___ Provided records ___
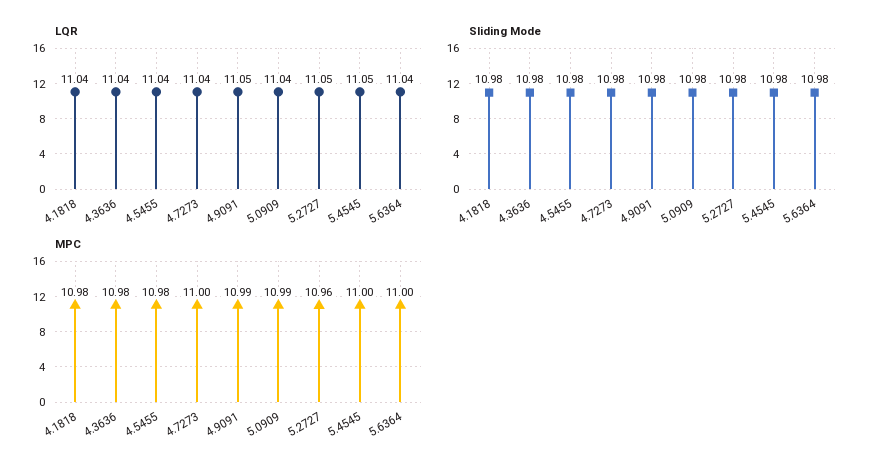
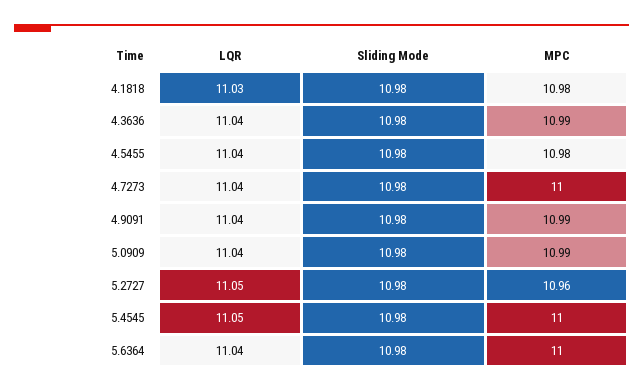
  {
    "LQR": {
-     "4.1818": 11.04,
+     "4.1818": 11.03,
      "4.3636": 11.04,
      "4.5455": 11.04,
      "4.7273": 11.04,
-     "4.9091": 11.05,
+     "4.9091": 11.04,
      "5.0909": 11.04,
      "5.2727": 11.05,
      "5.4545": 11.05,
      "5.6364": 11.04
    },
    "Sliding Mode": {
      "4.1818": 10.98,
      "4.3636": 10.98,
      "4.5455": 10.98,
      "4.7273": 10.98,
      "4.9091": 10.98,
      "5.0909": 10.98,
      "5.2727": 10.98,
      "5.4545": 10.98,
      "5.6364": 10.98
    },
    "MPC": {
      "4.1818": 10.98,
-     "4.3636": 10.98,
+     "4.3636": 10.99,
      "4.5455": 10.98,
      "4.7273": 11,
      "4.9091": 10.99,
      "5.0909": 10.99,
      "5.2727": 10.96,
      "5.4545": 11,
      "5.6364": 11
    }
  }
___
Print every entry above verbatim but drop the images.

## Task result
  {
    "LQR": {
-     "4.1818": 11.04,
+     "4.1818": 11.03,
      "4.3636": 11.04,
      "4.5455": 11.04,
      "4.7273": 11.04,
-     "4.9091": 11.05,
+     "4.9091": 11.04,
      "5.0909": 11.04,
      "5.2727": 11.05,
      "5.4545": 11.05,
      "5.6364": 11.04
    },
    "Sliding Mode": {
      "4.1818": 10.98,
      "4.3636": 10.98,
      "4.5455": 10.98,
      "4.7273": 10.98,
      "4.9091": 10.98,
      "5.0909": 10.98,
      "5.2727": 10.98,
      "5.4545": 10.98,
      "5.6364": 10.98
    },
    "MPC": {
      "4.1818": 10.98,
-     "4.3636": 10.98,
+     "4.3636": 10.99,
      "4.5455": 10.98,
      "4.7273": 11,
      "4.9091": 10.99,
      "5.0909": 10.99,
      "5.2727": 10.96,
      "5.4545": 11,
      "5.6364": 11
    }
  }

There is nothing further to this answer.